PROBLEM. Give every line of the items from the very first one through the line containing "Präsentation im Internet", both included, as a JSON list of strings with one string per line and blank lines left out.

--- START ---

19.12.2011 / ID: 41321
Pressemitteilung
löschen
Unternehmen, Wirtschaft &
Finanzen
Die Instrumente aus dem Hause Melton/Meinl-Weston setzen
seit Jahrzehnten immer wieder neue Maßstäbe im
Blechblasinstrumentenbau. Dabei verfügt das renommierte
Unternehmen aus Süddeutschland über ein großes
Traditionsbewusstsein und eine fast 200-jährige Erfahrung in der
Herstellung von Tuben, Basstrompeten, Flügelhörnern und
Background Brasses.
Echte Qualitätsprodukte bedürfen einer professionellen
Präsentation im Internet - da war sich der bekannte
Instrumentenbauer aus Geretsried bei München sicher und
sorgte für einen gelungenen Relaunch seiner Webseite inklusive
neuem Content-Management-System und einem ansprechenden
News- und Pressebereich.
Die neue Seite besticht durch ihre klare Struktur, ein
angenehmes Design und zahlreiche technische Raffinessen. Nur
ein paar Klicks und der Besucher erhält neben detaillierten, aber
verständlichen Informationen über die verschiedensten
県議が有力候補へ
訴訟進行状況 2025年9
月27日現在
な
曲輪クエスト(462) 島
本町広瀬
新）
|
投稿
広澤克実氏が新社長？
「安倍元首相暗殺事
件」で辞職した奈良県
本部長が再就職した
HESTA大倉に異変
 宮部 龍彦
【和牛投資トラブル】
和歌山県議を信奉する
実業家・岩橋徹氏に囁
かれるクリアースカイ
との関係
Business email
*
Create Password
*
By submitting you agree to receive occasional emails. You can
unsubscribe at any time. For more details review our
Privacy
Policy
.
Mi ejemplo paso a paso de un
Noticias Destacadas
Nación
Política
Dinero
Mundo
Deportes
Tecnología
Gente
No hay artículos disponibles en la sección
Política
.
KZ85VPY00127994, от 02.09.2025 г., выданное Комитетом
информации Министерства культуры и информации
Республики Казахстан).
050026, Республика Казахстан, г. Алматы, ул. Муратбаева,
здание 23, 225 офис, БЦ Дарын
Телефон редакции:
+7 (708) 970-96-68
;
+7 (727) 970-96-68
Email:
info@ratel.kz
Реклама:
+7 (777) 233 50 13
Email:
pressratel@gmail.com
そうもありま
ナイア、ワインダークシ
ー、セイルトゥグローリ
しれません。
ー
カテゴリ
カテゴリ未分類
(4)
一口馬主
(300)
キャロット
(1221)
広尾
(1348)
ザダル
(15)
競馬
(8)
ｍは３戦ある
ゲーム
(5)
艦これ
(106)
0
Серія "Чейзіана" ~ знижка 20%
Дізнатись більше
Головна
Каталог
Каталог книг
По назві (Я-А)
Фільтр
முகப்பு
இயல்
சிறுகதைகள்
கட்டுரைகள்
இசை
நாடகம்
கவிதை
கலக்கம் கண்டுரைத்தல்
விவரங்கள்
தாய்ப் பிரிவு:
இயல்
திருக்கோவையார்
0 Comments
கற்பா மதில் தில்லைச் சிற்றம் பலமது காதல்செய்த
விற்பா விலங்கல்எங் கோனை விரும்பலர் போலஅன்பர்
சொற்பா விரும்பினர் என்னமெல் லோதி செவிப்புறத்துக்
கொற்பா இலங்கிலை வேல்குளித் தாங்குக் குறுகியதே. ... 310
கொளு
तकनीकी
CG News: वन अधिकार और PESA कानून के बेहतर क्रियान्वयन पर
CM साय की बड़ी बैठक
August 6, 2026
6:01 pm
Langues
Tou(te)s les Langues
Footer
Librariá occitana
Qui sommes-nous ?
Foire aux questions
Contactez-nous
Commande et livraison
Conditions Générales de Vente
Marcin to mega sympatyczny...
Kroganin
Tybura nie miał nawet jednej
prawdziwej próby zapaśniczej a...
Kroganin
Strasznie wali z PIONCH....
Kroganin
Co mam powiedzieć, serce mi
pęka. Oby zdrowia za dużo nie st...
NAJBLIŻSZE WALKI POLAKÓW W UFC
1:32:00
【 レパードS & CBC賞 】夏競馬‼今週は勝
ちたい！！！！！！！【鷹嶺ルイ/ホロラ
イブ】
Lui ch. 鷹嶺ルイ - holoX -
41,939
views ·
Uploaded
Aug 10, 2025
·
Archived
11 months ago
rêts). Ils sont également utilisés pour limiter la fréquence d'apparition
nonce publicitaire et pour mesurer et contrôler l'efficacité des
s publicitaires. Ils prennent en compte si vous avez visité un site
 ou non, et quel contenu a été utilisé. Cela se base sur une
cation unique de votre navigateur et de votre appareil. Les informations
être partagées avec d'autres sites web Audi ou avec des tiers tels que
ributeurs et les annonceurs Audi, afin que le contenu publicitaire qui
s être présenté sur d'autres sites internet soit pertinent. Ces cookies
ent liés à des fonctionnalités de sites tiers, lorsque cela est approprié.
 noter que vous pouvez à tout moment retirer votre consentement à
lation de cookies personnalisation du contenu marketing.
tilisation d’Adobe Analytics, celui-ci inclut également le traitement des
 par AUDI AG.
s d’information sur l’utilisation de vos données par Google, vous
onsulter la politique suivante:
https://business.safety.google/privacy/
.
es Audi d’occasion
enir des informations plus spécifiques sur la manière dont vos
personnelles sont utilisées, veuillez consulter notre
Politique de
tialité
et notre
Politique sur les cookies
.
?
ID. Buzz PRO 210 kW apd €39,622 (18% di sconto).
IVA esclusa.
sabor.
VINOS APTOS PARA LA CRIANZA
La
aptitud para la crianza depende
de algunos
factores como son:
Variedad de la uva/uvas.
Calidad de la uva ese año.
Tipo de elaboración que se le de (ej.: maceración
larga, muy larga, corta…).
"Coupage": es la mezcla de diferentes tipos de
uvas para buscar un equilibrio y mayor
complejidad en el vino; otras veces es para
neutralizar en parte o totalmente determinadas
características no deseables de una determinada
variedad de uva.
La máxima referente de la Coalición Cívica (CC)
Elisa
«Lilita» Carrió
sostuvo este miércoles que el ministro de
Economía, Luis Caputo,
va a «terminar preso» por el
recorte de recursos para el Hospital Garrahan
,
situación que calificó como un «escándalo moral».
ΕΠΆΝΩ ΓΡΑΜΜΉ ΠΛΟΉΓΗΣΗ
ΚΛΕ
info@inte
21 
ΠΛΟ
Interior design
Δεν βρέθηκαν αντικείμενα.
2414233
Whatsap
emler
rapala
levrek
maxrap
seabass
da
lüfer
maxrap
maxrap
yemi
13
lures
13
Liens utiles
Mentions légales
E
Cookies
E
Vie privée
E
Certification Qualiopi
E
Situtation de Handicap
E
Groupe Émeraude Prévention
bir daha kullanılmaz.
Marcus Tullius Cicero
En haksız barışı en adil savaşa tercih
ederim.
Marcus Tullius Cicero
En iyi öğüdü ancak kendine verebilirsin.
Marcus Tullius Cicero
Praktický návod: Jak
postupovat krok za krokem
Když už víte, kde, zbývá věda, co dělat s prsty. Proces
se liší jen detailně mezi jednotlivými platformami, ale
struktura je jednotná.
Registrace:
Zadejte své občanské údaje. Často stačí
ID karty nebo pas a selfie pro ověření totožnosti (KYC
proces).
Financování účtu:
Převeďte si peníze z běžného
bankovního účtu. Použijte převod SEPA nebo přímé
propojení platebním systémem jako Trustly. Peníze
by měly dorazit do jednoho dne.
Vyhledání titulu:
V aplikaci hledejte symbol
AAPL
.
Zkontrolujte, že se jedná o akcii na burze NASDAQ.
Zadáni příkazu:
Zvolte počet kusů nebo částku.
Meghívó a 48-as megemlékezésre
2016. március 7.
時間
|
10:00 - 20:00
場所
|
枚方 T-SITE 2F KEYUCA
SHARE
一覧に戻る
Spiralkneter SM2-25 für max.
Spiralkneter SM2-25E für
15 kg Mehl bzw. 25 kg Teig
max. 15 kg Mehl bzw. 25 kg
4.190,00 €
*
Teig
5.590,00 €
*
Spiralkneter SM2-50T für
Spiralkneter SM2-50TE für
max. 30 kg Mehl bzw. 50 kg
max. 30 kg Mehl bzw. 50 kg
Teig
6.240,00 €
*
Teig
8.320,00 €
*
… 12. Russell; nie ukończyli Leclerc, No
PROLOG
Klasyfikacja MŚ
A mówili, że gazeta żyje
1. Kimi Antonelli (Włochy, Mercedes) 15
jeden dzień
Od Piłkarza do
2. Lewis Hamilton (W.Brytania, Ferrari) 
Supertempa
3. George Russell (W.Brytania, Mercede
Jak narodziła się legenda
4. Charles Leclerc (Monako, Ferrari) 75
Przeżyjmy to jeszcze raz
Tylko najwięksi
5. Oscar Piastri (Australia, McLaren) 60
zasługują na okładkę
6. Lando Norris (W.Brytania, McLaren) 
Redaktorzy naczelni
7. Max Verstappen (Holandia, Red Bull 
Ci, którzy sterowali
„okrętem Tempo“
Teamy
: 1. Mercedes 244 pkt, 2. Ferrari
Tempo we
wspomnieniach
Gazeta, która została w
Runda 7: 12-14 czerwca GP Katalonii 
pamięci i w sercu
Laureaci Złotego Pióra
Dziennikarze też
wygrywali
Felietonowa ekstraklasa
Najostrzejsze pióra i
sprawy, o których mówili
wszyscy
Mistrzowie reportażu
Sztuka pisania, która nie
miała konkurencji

--- END ---

TASK OUTPUT.
[
  "19.12.2011 / ID: 41321",
  "Pressemitteilung",
  "löschen",
  "Unternehmen, Wirtschaft &",
  "Finanzen",
  "Die Instrumente aus dem Hause Melton/Meinl-Weston setzen",
  "seit Jahrzehnten immer wieder neue Maßstäbe im",
  "Blechblasinstrumentenbau. Dabei verfügt das renommierte",
  "Unternehmen aus Süddeutschland über ein großes",
  "Traditionsbewusstsein und eine fast 200-jährige Erfahrung in der",
  "Herstellung von Tuben, Basstrompeten, Flügelhörnern und",
  "Background Brasses.",
  "Echte Qualitätsprodukte bedürfen einer professionellen",
  "Präsentation im Internet - da war sich der bekannte"
]